Action item
Leave the images out, and copy each of the records below exactly.

Dataset extract

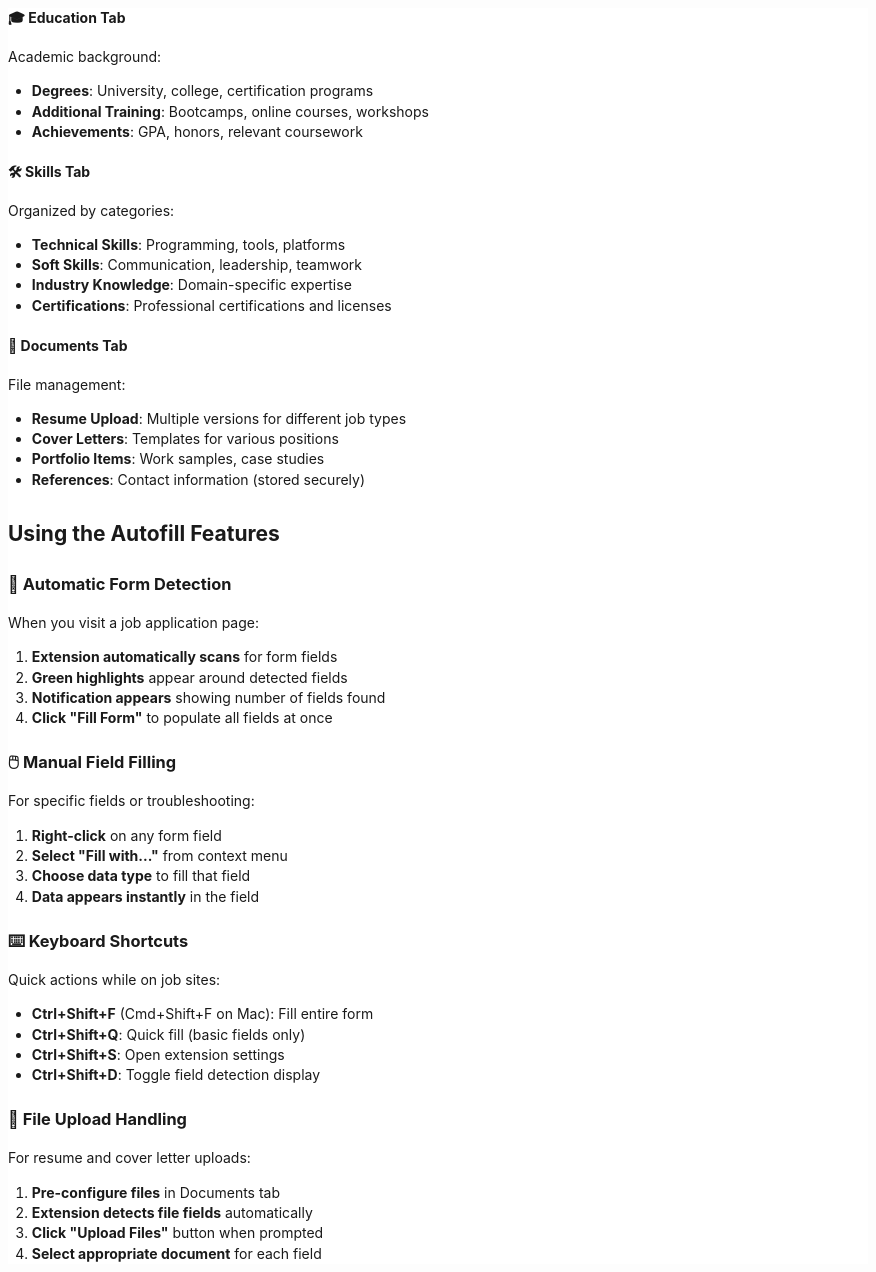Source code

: #### 🎓 **Education Tab**
Academic background:
- **Degrees**: University, college, certification programs
- **Additional Training**: Bootcamps, online courses, workshops
- **Achievements**: GPA, honors, relevant coursework

#### 🛠️ **Skills Tab**
Organized by categories:
- **Technical Skills**: Programming, tools, platforms
- **Soft Skills**: Communication, leadership, teamwork
- **Industry Knowledge**: Domain-specific expertise
- **Certifications**: Professional certifications and licenses

#### 📁 **Documents Tab**
File management:
- **Resume Upload**: Multiple versions for different job types
- **Cover Letters**: Templates for various positions
- **Portfolio Items**: Work samples, case studies
- **References**: Contact information (stored securely)

## Using the Autofill Features

### 🎯 **Automatic Form Detection**

When you visit a job application page:
1. **Extension automatically scans** for form fields
2. **Green highlights** appear around detected fields
3. **Notification appears** showing number of fields found
4. **Click "Fill Form"** to populate all fields at once

### 🖱️ **Manual Field Filling**

For specific fields or troubleshooting:
1. **Right-click** on any form field
2. **Select "Fill with..."** from context menu
3. **Choose data type** to fill that field
4. **Data appears instantly** in the field

### ⌨️ **Keyboard Shortcuts**

Quick actions while on job sites:
- **Ctrl+Shift+F** (Cmd+Shift+F on Mac): Fill entire form
- **Ctrl+Shift+Q**: Quick fill (basic fields only)
- **Ctrl+Shift+S**: Open extension settings
- **Ctrl+Shift+D**: Toggle field detection display

### 📂 **File Upload Handling**

For resume and cover letter uploads:
1. **Pre-configure files** in Documents tab
2. **Extension detects file fields** automatically  
3. **Click "Upload Files"** button when prompted
4. **Select appropriate document** for each field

Completed task
Source code

: #### 🎓 **Education Tab**
Academic background:
- **Degrees**: University, college, certification programs
- **Additional Training**: Bootcamps, online courses, workshops
- **Achievements**: GPA, honors, relevant coursework

#### 🛠️ **Skills Tab**
Organized by categories:
- **Technical Skills**: Programming, tools, platforms
- **Soft Skills**: Communication, leadership, teamwork
- **Industry Knowledge**: Domain-specific expertise
- **Certifications**: Professional certifications and licenses

#### 📁 **Documents Tab**
File management:
- **Resume Upload**: Multiple versions for different job types
- **Cover Letters**: Templates for various positions
- **Portfolio Items**: Work samples, case studies
- **References**: Contact information (stored securely)

## Using the Autofill Features

### 🎯 **Automatic Form Detection**

When you visit a job application page:
1. **Extension automatically scans** for form fields
2. **Green highlights** appear around detected fields
3. **Notification appears** showing number of fields found
4. **Click "Fill Form"** to populate all fields at once

### 🖱️ **Manual Field Filling**

For specific fields or troubleshooting:
1. **Right-click** on any form field
2. **Select "Fill with..."** from context menu
3. **Choose data type** to fill that field
4. **Data appears instantly** in the field

### ⌨️ **Keyboard Shortcuts**

Quick actions while on job sites:
- **Ctrl+Shift+F** (Cmd+Shift+F on Mac): Fill entire form
- **Ctrl+Shift+Q**: Quick fill (basic fields only)
- **Ctrl+Shift+S**: Open extension settings
- **Ctrl+Shift+D**: Toggle field detection display

### 📂 **File Upload Handling**

For resume and cover letter uploads:
1. **Pre-configure files** in Documents tab
2. **Extension detects file fields** automatically  
3. **Click "Upload Files"** button when prompted
4. **Select appropriate document** for each field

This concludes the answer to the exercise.